Intergenerational practice can be considered as a process where people from different generations participate in activities aimed at goals with mutual benefits, and through this process the participants maintain a conducive relationship based on sharing. All these aspects are of immense value to any organisation or a workplace for successful operation. Yet, there’s a common misconception that dealing with different generations in the workplace requires lots of conflict management. However, understanding generational differences in the workplace are no different from any other approach to creating an inclusive working environment. Like any type of diversity, adding members of different generations to an organisation can bring many benefits. People of different ages bring different viewpoints to the table, helping to increase innovation and creative problem-solving. Intergenerational mentoring (and reverse mentoring) can lead to rewarding career development and increase employee retention. Generational diversity can also help companies better understand a diverse customer base. Members from different generations bring diverse perspectives to the workplace and reflect different life expectations, which is helpful in attracting a broader customer base.
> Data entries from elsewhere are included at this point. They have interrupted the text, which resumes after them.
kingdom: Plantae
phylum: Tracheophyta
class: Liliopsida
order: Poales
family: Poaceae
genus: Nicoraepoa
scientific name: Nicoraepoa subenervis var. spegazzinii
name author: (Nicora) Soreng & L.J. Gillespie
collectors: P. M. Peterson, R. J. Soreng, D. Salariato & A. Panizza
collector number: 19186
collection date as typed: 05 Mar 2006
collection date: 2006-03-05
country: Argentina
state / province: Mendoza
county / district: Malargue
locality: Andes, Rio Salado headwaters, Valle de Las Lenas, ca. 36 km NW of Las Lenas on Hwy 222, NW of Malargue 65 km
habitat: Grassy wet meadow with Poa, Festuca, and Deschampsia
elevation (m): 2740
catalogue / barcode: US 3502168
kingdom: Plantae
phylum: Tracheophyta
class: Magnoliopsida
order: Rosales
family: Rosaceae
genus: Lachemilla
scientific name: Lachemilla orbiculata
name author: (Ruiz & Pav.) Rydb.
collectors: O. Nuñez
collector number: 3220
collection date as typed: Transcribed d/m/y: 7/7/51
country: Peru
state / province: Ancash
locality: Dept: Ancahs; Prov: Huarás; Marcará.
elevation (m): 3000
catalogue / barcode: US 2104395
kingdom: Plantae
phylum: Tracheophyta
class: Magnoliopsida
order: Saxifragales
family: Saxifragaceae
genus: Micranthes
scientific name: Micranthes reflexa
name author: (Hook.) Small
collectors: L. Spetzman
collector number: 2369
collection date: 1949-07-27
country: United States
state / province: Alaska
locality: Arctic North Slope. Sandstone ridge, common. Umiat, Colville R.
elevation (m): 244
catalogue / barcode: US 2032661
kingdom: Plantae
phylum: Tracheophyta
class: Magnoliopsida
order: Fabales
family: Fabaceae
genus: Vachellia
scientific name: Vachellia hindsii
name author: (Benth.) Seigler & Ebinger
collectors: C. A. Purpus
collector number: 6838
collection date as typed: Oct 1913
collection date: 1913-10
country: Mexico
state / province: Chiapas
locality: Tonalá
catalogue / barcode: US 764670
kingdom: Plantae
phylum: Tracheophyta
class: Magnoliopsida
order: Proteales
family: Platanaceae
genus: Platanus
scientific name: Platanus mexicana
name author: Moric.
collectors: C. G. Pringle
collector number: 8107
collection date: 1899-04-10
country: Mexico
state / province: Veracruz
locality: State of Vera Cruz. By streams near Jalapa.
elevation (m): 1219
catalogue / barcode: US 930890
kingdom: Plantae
Intergenerational practice is attracting interest as an approach to community development, through social inclusion and cohesion. It facilitates building active and sustainable communities based on mutual respect and social inclusion. It tends to remove barriers that prevent people from different generations participating in activities or decision making that affect their lives. For example projects such as neighbourhood regeneration and environment conservation facilitate intergenerational practice and bring benefits to all generations living in the neighbourhood.